I find it rather curious that the cloud-native crowd tries to sell us containers, but cloud providers themselves use VMs.

Like, if not even AWS, Cloudflare, and fly.io use containers, how can K8s be native in any way?

I mean, that makes even Lambda, which runs on Firecracker VMs, more native than K8s.


Most organizations don't have the multi tenant problem we do, and end up just using Docker when they do containers.

But I also think it's fair to call "Firecracker VMs" containers. Most of what those people are talking about is application packaging and deployment, not necessarily what actually runs.

For what it's worth, I am also cynical about "cloud native".


Fwiw we run as many services as we can on our own platform. Mission critical systems like our registry, api, redis servers, and much more are all running as fly apps in firecracker.

◆ INSTRUCTIONS ◆
1) In the discussion of containers and VMs, what does Lambda run on?
2) Pick up the discussion of containers and VMs after its last sentence and keep it going.
The records come from a separate source unrelated to the text.

◆ DATA FOR ANALYSIS ◆
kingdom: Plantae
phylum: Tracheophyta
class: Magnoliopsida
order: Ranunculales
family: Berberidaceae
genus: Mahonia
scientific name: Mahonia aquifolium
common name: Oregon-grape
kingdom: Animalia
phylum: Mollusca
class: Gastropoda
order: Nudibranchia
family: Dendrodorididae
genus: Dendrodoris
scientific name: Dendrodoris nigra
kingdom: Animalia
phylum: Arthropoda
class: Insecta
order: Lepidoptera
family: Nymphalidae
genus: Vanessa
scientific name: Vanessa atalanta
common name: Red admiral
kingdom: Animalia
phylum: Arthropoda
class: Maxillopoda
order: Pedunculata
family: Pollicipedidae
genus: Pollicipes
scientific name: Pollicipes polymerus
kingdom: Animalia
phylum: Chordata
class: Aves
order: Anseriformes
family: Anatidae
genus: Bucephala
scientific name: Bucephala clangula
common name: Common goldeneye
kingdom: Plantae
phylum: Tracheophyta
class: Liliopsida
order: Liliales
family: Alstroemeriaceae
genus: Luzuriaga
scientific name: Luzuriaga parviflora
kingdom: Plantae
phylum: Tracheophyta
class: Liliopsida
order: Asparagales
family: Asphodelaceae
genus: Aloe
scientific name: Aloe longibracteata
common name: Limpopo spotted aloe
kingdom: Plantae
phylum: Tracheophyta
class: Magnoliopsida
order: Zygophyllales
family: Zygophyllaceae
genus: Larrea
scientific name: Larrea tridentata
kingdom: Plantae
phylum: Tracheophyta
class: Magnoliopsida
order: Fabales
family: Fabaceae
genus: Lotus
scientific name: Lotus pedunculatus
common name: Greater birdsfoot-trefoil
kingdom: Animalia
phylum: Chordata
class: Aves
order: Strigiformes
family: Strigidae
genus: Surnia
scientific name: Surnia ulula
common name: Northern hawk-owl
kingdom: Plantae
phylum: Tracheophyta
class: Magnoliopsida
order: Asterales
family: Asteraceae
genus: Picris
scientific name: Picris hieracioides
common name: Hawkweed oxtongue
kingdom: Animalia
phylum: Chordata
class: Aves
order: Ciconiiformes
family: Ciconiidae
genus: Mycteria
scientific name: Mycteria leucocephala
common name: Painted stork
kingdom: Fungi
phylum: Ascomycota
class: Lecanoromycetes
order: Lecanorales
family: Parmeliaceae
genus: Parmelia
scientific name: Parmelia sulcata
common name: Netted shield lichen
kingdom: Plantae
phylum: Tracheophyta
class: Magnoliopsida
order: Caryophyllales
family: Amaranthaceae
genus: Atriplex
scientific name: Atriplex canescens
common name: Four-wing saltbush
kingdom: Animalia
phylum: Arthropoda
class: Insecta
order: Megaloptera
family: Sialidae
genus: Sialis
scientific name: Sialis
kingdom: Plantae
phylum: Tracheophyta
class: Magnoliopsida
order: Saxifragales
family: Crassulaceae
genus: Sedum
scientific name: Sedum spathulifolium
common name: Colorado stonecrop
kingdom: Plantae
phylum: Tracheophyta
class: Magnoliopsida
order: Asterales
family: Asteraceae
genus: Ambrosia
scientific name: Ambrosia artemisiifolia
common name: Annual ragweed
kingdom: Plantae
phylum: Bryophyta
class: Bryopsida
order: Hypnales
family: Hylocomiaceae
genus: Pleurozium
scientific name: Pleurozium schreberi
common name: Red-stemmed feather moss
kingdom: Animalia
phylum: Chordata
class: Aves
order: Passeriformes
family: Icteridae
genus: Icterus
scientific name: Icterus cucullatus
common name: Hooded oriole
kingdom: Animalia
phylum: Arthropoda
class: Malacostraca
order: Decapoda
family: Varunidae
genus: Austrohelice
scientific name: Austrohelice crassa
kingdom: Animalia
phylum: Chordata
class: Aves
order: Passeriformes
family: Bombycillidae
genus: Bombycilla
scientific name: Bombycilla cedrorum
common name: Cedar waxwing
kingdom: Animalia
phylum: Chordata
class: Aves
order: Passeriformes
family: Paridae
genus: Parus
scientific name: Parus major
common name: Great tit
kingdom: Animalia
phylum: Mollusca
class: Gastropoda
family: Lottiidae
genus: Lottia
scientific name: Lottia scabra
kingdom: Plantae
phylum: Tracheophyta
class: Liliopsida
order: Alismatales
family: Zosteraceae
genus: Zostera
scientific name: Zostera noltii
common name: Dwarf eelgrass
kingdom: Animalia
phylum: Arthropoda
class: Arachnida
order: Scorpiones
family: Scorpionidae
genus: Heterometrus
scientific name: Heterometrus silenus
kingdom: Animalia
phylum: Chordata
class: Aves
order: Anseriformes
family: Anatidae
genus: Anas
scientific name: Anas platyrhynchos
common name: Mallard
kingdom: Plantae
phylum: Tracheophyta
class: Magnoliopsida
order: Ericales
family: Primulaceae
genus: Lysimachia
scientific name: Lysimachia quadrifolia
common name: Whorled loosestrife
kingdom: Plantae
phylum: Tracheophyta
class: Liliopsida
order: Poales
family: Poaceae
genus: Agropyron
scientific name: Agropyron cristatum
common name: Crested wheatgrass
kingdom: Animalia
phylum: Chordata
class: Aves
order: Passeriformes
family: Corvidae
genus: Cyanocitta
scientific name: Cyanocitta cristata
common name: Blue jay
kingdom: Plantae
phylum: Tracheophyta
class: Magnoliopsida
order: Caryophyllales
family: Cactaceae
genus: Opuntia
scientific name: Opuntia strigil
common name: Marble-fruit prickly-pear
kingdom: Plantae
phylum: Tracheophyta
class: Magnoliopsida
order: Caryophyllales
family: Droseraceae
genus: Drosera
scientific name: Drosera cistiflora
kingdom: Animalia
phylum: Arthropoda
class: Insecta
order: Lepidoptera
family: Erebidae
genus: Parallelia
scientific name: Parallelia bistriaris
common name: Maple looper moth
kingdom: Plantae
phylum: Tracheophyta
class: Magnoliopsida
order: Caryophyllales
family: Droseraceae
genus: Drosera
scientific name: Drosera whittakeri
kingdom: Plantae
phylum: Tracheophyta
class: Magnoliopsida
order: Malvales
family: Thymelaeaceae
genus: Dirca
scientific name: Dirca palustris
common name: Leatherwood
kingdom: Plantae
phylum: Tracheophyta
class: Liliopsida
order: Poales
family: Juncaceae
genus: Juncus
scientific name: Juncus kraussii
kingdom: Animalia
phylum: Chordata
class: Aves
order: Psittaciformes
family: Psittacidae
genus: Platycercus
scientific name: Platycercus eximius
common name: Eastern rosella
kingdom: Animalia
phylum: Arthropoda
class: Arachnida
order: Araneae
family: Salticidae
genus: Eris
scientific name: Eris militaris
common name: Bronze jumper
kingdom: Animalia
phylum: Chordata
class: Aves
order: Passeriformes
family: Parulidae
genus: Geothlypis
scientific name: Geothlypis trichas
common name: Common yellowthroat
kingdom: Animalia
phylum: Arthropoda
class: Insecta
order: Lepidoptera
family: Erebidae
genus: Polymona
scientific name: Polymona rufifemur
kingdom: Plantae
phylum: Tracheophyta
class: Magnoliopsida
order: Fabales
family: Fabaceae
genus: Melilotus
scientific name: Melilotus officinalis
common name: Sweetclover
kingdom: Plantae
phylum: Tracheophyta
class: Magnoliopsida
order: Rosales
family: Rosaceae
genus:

◆ RESULTS ◆
1) Firecracker VMs.

2)
Why not just run Docker containers natively?


We have a whole post about workload isolation that answers this: https://fly.io/blog/sandboxing-and-workload-isolation/

The tldr is: Docker containers don't offer enough isolation for multi tenant systems.

They're also very slow to boot, compared to a Firecracker VM.


But does FC not incur high I/O overhead at runtime?


The flippant answer is "it doesn't really matter, safety usually wins over performance".

But also, we run Firecrackers on our own physical servers and performance is quite good (even network + disk performance).